Image and design file data:
BEGIN

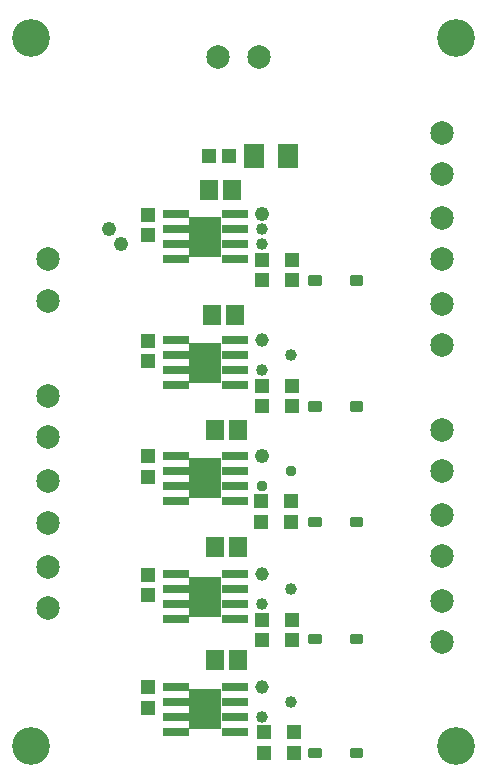
<source format=gbr>
G04 EAGLE Gerber RS-274X export*
G75*
%MOMM*%
%FSLAX34Y34*%
%LPD*%
%INSoldermask Top*%
%IPPOS*%
%AMOC8*
5,1,8,0,0,1.08239X$1,22.5*%
G01*
%ADD10C,3.203200*%
%ADD11R,1.203200X1.303200*%
%ADD12R,1.503200X1.703200*%
%ADD13R,2.171700X0.802300*%
%ADD14R,2.713200X3.403200*%
%ADD15R,1.303200X1.203200*%
%ADD16R,1.803200X2.006200*%
%ADD17C,1.993900*%
%ADD18C,0.332747*%
%ADD19C,1.209600*%
%ADD20C,1.009600*%
%ADD21C,0.959600*%
%ADD22C,1.159600*%


D10*
X50000Y650000D03*
X50000Y50000D03*
X410160Y650000D03*
X410160Y50000D03*
D11*
X246380Y461890D03*
X246380Y444890D03*
D12*
X206400Y123190D03*
X225400Y123190D03*
D11*
X246380Y355210D03*
X246380Y338210D03*
X245110Y257420D03*
X245110Y240420D03*
X246380Y157090D03*
X246380Y140090D03*
X247650Y61840D03*
X247650Y44840D03*
D12*
X201320Y520700D03*
X220320Y520700D03*
X203860Y415290D03*
X222860Y415290D03*
X206400Y317500D03*
X225400Y317500D03*
X206400Y218440D03*
X225400Y218440D03*
D13*
X222854Y462280D03*
X222854Y474980D03*
X222854Y487680D03*
X222854Y500380D03*
X173386Y500380D03*
X173386Y487680D03*
X173386Y474980D03*
X173386Y462280D03*
D14*
X198120Y481330D03*
D13*
X222854Y355600D03*
X222854Y368300D03*
X222854Y381000D03*
X222854Y393700D03*
X173386Y393700D03*
X173386Y381000D03*
X173386Y368300D03*
X173386Y355600D03*
D14*
X198120Y374650D03*
D13*
X222854Y257810D03*
X222854Y270510D03*
X222854Y283210D03*
X222854Y295910D03*
X173386Y295910D03*
X173386Y283210D03*
X173386Y270510D03*
X173386Y257810D03*
D14*
X198120Y276860D03*
D13*
X222854Y157480D03*
X222854Y170180D03*
X222854Y182880D03*
X222854Y195580D03*
X173386Y195580D03*
X173386Y182880D03*
X173386Y170180D03*
X173386Y157480D03*
D14*
X198120Y176530D03*
D13*
X222854Y62230D03*
X222854Y74930D03*
X222854Y87630D03*
X222854Y100330D03*
X173386Y100330D03*
X173386Y87630D03*
X173386Y74930D03*
X173386Y62230D03*
D14*
X198120Y81280D03*
D15*
X271780Y461890D03*
X271780Y444890D03*
X149860Y82940D03*
X149860Y99940D03*
X271780Y355210D03*
X271780Y338210D03*
X270510Y257420D03*
X270510Y240420D03*
X271780Y157090D03*
X271780Y140090D03*
X273050Y61840D03*
X273050Y44840D03*
X149860Y482990D03*
X149860Y499990D03*
X149860Y376310D03*
X149860Y393310D03*
X149860Y278520D03*
X149860Y295520D03*
X149860Y178190D03*
X149860Y195190D03*
D16*
X267930Y549910D03*
X239490Y549910D03*
D11*
X201050Y550200D03*
X218050Y550200D03*
D17*
X64770Y462280D03*
X64770Y427228D03*
X64770Y346710D03*
X64770Y311658D03*
X64770Y274320D03*
X64770Y239268D03*
X398780Y210820D03*
X398780Y245872D03*
X398780Y283210D03*
X398780Y318262D03*
X398780Y389890D03*
X398780Y424942D03*
X398780Y462280D03*
X398780Y497332D03*
X398780Y534670D03*
X398780Y569722D03*
X243840Y633440D03*
X208788Y633440D03*
X64770Y201930D03*
X64770Y166878D03*
X398780Y138430D03*
X398780Y173482D03*
D18*
X295413Y441897D02*
X287007Y441897D01*
X287007Y447103D01*
X295413Y447103D01*
X295413Y441897D01*
X295413Y445058D02*
X287007Y445058D01*
X321807Y441897D02*
X330213Y441897D01*
X321807Y441897D02*
X321807Y447103D01*
X330213Y447103D01*
X330213Y441897D01*
X330213Y445058D02*
X321807Y445058D01*
X295413Y335217D02*
X287007Y335217D01*
X287007Y340423D01*
X295413Y340423D01*
X295413Y335217D01*
X295413Y338378D02*
X287007Y338378D01*
X321807Y335217D02*
X330213Y335217D01*
X321807Y335217D02*
X321807Y340423D01*
X330213Y340423D01*
X330213Y335217D01*
X330213Y338378D02*
X321807Y338378D01*
X295413Y237427D02*
X287007Y237427D01*
X287007Y242633D01*
X295413Y242633D01*
X295413Y237427D01*
X295413Y240588D02*
X287007Y240588D01*
X321807Y237427D02*
X330213Y237427D01*
X321807Y237427D02*
X321807Y242633D01*
X330213Y242633D01*
X330213Y237427D01*
X330213Y240588D02*
X321807Y240588D01*
X295413Y138367D02*
X287007Y138367D01*
X287007Y143573D01*
X295413Y143573D01*
X295413Y138367D01*
X295413Y141528D02*
X287007Y141528D01*
X321807Y138367D02*
X330213Y138367D01*
X321807Y138367D02*
X321807Y143573D01*
X330213Y143573D01*
X330213Y138367D01*
X330213Y141528D02*
X321807Y141528D01*
X295413Y41847D02*
X287007Y41847D01*
X287007Y47053D01*
X295413Y47053D01*
X295413Y41847D01*
X295413Y45008D02*
X287007Y45008D01*
X321807Y41847D02*
X330213Y41847D01*
X321807Y41847D02*
X321807Y47053D01*
X330213Y47053D01*
X330213Y41847D01*
X330213Y45008D02*
X321807Y45008D01*
D19*
X246380Y500380D03*
D20*
X246380Y474980D03*
D19*
X127000Y474980D03*
D20*
X246380Y368300D03*
D21*
X246380Y270510D03*
D20*
X246380Y170180D03*
X246380Y74930D03*
D19*
X116840Y487680D03*
D20*
X246380Y487680D03*
X270510Y381000D03*
D21*
X270510Y283210D03*
D20*
X270510Y182880D03*
X270510Y87630D03*
D22*
X246380Y393700D03*
X246380Y100330D03*
D19*
X246380Y295910D03*
D22*
X246380Y195580D03*
M02*

</source>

END

### WHAT YOU NEED TO DO
Without any of the pictures, set the entries down again exactly as written.

### EXERCISE SOLUTION
<source format=gbr>
G04 EAGLE Gerber RS-274X export*
G75*
%MOMM*%
%FSLAX34Y34*%
%LPD*%
%INSoldermask Top*%
%IPPOS*%
%AMOC8*
5,1,8,0,0,1.08239X$1,22.5*%
G01*
%ADD10C,3.203200*%
%ADD11R,1.203200X1.303200*%
%ADD12R,1.503200X1.703200*%
%ADD13R,2.171700X0.802300*%
%ADD14R,2.713200X3.403200*%
%ADD15R,1.303200X1.203200*%
%ADD16R,1.803200X2.006200*%
%ADD17C,1.993900*%
%ADD18C,0.332747*%
%ADD19C,1.209600*%
%ADD20C,1.009600*%
%ADD21C,0.959600*%
%ADD22C,1.159600*%


D10*
X50000Y650000D03*
X50000Y50000D03*
X410160Y650000D03*
X410160Y50000D03*
D11*
X246380Y461890D03*
X246380Y444890D03*
D12*
X206400Y123190D03*
X225400Y123190D03*
D11*
X246380Y355210D03*
X246380Y338210D03*
X245110Y257420D03*
X245110Y240420D03*
X246380Y157090D03*
X246380Y140090D03*
X247650Y61840D03*
X247650Y44840D03*
D12*
X201320Y520700D03*
X220320Y520700D03*
X203860Y415290D03*
X222860Y415290D03*
X206400Y317500D03*
X225400Y317500D03*
X206400Y218440D03*
X225400Y218440D03*
D13*
X222854Y462280D03*
X222854Y474980D03*
X222854Y487680D03*
X222854Y500380D03*
X173386Y500380D03*
X173386Y487680D03*
X173386Y474980D03*
X173386Y462280D03*
D14*
X198120Y481330D03*
D13*
X222854Y355600D03*
X222854Y368300D03*
X222854Y381000D03*
X222854Y393700D03*
X173386Y393700D03*
X173386Y381000D03*
X173386Y368300D03*
X173386Y355600D03*
D14*
X198120Y374650D03*
D13*
X222854Y257810D03*
X222854Y270510D03*
X222854Y283210D03*
X222854Y295910D03*
X173386Y295910D03*
X173386Y283210D03*
X173386Y270510D03*
X173386Y257810D03*
D14*
X198120Y276860D03*
D13*
X222854Y157480D03*
X222854Y170180D03*
X222854Y182880D03*
X222854Y195580D03*
X173386Y195580D03*
X173386Y182880D03*
X173386Y170180D03*
X173386Y157480D03*
D14*
X198120Y176530D03*
D13*
X222854Y62230D03*
X222854Y74930D03*
X222854Y87630D03*
X222854Y100330D03*
X173386Y100330D03*
X173386Y87630D03*
X173386Y74930D03*
X173386Y62230D03*
D14*
X198120Y81280D03*
D15*
X271780Y461890D03*
X271780Y444890D03*
X149860Y82940D03*
X149860Y99940D03*
X271780Y355210D03*
X271780Y338210D03*
X270510Y257420D03*
X270510Y240420D03*
X271780Y157090D03*
X271780Y140090D03*
X273050Y61840D03*
X273050Y44840D03*
X149860Y482990D03*
X149860Y499990D03*
X149860Y376310D03*
X149860Y393310D03*
X149860Y278520D03*
X149860Y295520D03*
X149860Y178190D03*
X149860Y195190D03*
D16*
X267930Y549910D03*
X239490Y549910D03*
D11*
X201050Y550200D03*
X218050Y550200D03*
D17*
X64770Y462280D03*
X64770Y427228D03*
X64770Y346710D03*
X64770Y311658D03*
X64770Y274320D03*
X64770Y239268D03*
X398780Y210820D03*
X398780Y245872D03*
X398780Y283210D03*
X398780Y318262D03*
X398780Y389890D03*
X398780Y424942D03*
X398780Y462280D03*
X398780Y497332D03*
X398780Y534670D03*
X398780Y569722D03*
X243840Y633440D03*
X208788Y633440D03*
X64770Y201930D03*
X64770Y166878D03*
X398780Y138430D03*
X398780Y173482D03*
D18*
X295413Y441897D02*
X287007Y441897D01*
X287007Y447103D01*
X295413Y447103D01*
X295413Y441897D01*
X295413Y445058D02*
X287007Y445058D01*
X321807Y441897D02*
X330213Y441897D01*
X321807Y441897D02*
X321807Y447103D01*
X330213Y447103D01*
X330213Y441897D01*
X330213Y445058D02*
X321807Y445058D01*
X295413Y335217D02*
X287007Y335217D01*
X287007Y340423D01*
X295413Y340423D01*
X295413Y335217D01*
X295413Y338378D02*
X287007Y338378D01*
X321807Y335217D02*
X330213Y335217D01*
X321807Y335217D02*
X321807Y340423D01*
X330213Y340423D01*
X330213Y335217D01*
X330213Y338378D02*
X321807Y338378D01*
X295413Y237427D02*
X287007Y237427D01*
X287007Y242633D01*
X295413Y242633D01*
X295413Y237427D01*
X295413Y240588D02*
X287007Y240588D01*
X321807Y237427D02*
X330213Y237427D01*
X321807Y237427D02*
X321807Y242633D01*
X330213Y242633D01*
X330213Y237427D01*
X330213Y240588D02*
X321807Y240588D01*
X295413Y138367D02*
X287007Y138367D01*
X287007Y143573D01*
X295413Y143573D01*
X295413Y138367D01*
X295413Y141528D02*
X287007Y141528D01*
X321807Y138367D02*
X330213Y138367D01*
X321807Y138367D02*
X321807Y143573D01*
X330213Y143573D01*
X330213Y138367D01*
X330213Y141528D02*
X321807Y141528D01*
X295413Y41847D02*
X287007Y41847D01*
X287007Y47053D01*
X295413Y47053D01*
X295413Y41847D01*
X295413Y45008D02*
X287007Y45008D01*
X321807Y41847D02*
X330213Y41847D01*
X321807Y41847D02*
X321807Y47053D01*
X330213Y47053D01*
X330213Y41847D01*
X330213Y45008D02*
X321807Y45008D01*
D19*
X246380Y500380D03*
D20*
X246380Y474980D03*
D19*
X127000Y474980D03*
D20*
X246380Y368300D03*
D21*
X246380Y270510D03*
D20*
X246380Y170180D03*
X246380Y74930D03*
D19*
X116840Y487680D03*
D20*
X246380Y487680D03*
X270510Y381000D03*
D21*
X270510Y283210D03*
D20*
X270510Y182880D03*
X270510Y87630D03*
D22*
X246380Y393700D03*
X246380Y100330D03*
D19*
X246380Y295910D03*
D22*
X246380Y195580D03*
M02*

</source>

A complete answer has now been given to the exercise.